- [À VOUS] Dans le texte sur la campagne de Jérusalem en 66, combien d'hommes Cestius perdit-il lors du désastre final près de Bethoron ?

- [TEXTE PROPOSÉ]
——
Analyse croisée des campagnes de Jérusalem (66) et d’Ukraine (2022)

En 66, les Juifs de Judée avaient engagé la révolte en massacrant les garnisons romaines de Massada puis de Jérusalem qu’ils occupèrent aussitôt, succès locaux, obtenus sans grand mérite, au regard de la modestie des forces qui y stationnaient. Cestius réunit alors une force conséquente d’environ 30 000 combattants, avec laquelle il marcha rapidement sur Jérusalem en semant la désolation sur son passage. Sans doute était-il persuadé d’une victoire rapide et facile contre une rébellion certes nombreuse, mais désordonnée et sans véritable expérience ni cohésion militaire. Peut-être aussi estimait-il que sa démonstration de force serait suffisamment dissuasive pour faire rentrer les révoltés dans le rang. Pourtant, ce général médiocre et indécis sous-estima dangereusement son adversaire. Ainsi se laissa-t-il d’abord surprendre à l’approche de Jérusalem, dans un combat où il perdit plus de 500 hommes. Peu après, son arrière-garde se fit tailler en pièces tandis que ses bêtes de somme étaient capturées. Il fut ensuite incapable de prendre Jérusalem malgré des assauts répétés mais désordonnés qui durèrent cinq jours, vit son artillerie enlevée par l’ennemi lors de sa retraite, et subit un désastre final près de Bethoron où il perdit 5 300 hommes et 480 cavaliers, l’équivalent d’une légion et d’une cohorte de cavaliers. Au total, sans doute entre 20 et 30 % de ses effectifs disparurent dans cette campagne désastreuse.
——
- [DONNÉES FOURNIES]

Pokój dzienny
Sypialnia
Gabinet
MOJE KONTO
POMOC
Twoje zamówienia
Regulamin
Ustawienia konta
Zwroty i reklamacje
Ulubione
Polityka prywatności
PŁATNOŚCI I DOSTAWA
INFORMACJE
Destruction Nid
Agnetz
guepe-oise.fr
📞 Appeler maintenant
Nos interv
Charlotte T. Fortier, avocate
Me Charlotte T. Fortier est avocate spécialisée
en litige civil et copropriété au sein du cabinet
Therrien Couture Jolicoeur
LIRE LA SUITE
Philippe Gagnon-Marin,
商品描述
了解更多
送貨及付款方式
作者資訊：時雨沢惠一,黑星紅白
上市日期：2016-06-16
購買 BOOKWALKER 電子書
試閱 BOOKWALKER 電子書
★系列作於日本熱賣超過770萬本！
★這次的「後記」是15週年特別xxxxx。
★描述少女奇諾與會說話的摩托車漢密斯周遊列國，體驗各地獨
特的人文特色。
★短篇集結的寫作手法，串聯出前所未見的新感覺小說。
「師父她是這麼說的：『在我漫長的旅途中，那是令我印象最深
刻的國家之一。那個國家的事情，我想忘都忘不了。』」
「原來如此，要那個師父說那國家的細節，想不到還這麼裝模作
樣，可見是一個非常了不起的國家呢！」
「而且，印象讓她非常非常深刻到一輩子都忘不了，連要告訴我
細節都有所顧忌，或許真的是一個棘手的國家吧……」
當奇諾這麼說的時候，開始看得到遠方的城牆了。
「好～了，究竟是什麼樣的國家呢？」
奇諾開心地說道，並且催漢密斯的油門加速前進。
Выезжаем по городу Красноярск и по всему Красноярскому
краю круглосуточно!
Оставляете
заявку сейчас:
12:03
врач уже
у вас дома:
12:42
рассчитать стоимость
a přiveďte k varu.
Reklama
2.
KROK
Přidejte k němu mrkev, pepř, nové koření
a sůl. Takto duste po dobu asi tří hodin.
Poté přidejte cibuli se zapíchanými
——
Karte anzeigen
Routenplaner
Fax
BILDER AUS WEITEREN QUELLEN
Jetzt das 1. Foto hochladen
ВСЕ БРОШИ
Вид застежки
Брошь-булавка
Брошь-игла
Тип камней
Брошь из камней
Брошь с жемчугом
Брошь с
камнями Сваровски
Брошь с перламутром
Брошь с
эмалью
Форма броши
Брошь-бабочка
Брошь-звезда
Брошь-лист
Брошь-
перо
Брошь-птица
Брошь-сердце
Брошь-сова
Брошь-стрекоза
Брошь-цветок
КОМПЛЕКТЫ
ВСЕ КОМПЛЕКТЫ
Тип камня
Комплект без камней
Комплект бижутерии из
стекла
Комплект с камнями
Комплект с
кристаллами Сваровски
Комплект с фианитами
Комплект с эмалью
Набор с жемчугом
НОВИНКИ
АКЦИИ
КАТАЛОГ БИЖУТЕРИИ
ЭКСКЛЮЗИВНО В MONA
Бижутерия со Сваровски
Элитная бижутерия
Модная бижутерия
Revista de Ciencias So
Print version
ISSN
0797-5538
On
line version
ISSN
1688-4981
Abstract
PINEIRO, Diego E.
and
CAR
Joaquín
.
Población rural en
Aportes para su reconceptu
——
- [CORRIGÉ] 5 300 hommes et 480 cavaliers.